JBU Student Educates Visitors at Wildlife Center

Natural disasters, wartime and infectious diseases around the world displace millions of people from their homes into refugee camps.

Refugee camp tents and buildings have roofs to protect the tenants from the rain and walls that separate living quarters, but few, if any, have floors—a powerful shield from common parasites, soil-borne or waterborne diseases like bacterial infections, and hypothermia.

Scott Key, a 2009 graduate of John Brown University's construction management program, and his business partner and friend Sam Brisendine, have created a unique flooring solution called Emergency Floor.

Key and Brisendine’s design creates a modular flooring system made of a 100 percent recyclable plastic pieces, that fit together like a puzzle, laid on top of shipping palettes.

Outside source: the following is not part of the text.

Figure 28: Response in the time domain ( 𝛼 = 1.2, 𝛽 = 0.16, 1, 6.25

The flooring provides insulation and protection from disease and flooding.

Key and Brisendine developed the concept after they presented a shelter design, named Emergency Core, at a disaster relief conference in New Orleans in 2012 for their master’s project at Rice University.

At the conference, Key and Brisendine noted the humanitarian organizations’ need for effective flooring in refugee camps, but no one had an affordable system, said Key.

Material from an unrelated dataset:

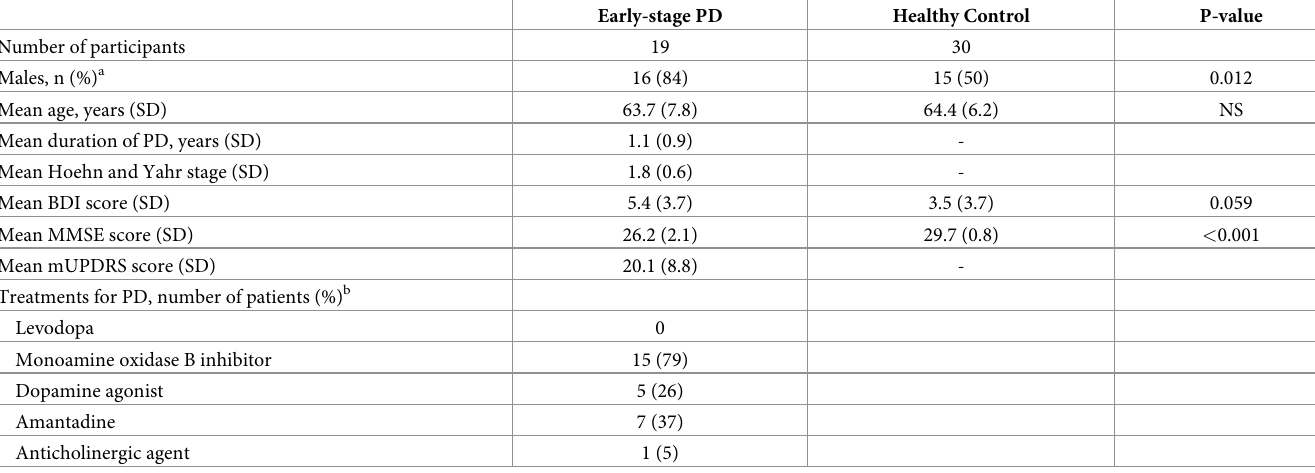
Table 1. Demographic and clinical characteristics of participants included in the BNA neuromarker.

Key and Brisendine took on the challenge. They worked from the ground-up and collaborated with Better Shelter, a subsidiary of IKEA, to find a cost-effective flooring solution made from long-lasting, globally available materials.

“We believe our product can be the difference between life and death for many people,” Key said. “Our challenge is to get into the supply chain. Until then, it is just an idea.”

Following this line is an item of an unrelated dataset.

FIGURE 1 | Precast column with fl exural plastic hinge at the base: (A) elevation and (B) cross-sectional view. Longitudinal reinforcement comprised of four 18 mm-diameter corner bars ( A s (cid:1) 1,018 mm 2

The first roadblock the pair faced was a lack of capital to pay for the cost of design, prototype creation and the manufacturing of the units.

The Development Innovation Ventures (DIV) and the United States Agency for International Development (USAID) awarded Key and Brisendine $165,000 in mid-April to produce the newest design of Emergency Floor and to implement the design into refugee shelters as a trial run.

Part of the grant terms required Key and Brisendine to raise $50,000 on their own. With the help of an online Indiegogo funding campaign, Key and Brisendine raised $52,000 and gained an additional $50,000 grant from Water Walking Foundation to continue their work.

“As designers, we have a specific way of looking at the world and people,” Key said. “Our kingdom perspective as Christians should be to use our career to make the world better and not destroy God’s creation, as best we can.”

Key attributes his passion for this work to discussions he had at JBU with professors and classmates.

“My professors at JBU always challenged students to think about ways to make a difference in others’ lives through their career,” Key said, remembering a paper assigned by Dr. David Vila, professor of religion and philosophy, on “How what we do in our careers furthers the Kingdom of God.”

“I was fortunate to be in a place where faculty talked with students about how Christians should live,” Key said. “It shifted the way I thought about things, changed my worldview.”

The first Emergency Floor systems will be installed in approximately 40 inhabited refugee shelters across Iraq in December 2015 or January 2016. Key and Brisendine have partnered with UNHCR, World Vision and STEP-UK to identify implement sites for the first 40 floors.

This pilot implementation will be installed with sensors to monitor the performance of the design.

“This pilot is the next step in the process toward mass production. While we can predict what kind of differences the floor will make for health, safety and quality of life, we have to prove the design with measurable data,” Key said.  

Key and Brisendine will also gather user-feedback through pre and post-installation surveys and will work on making the necessary changes to the design for eventual large-scale implementation.

Scott and Brisendine have recently been featured in Forbes Magazine, Huffington Post and the Houston Chronicle.

The Emergency Floor is the second product created by their for-profit start-up, Good Works Studio, Inc., which the duo manages on top of working full-time jobs and spending time with their families.

Good Works Studio is a “collaborative design firm” working to create permanent solutions to people’s needs around the world by collaborating with other designers and organizations. The company’s first product was the Emergency Core.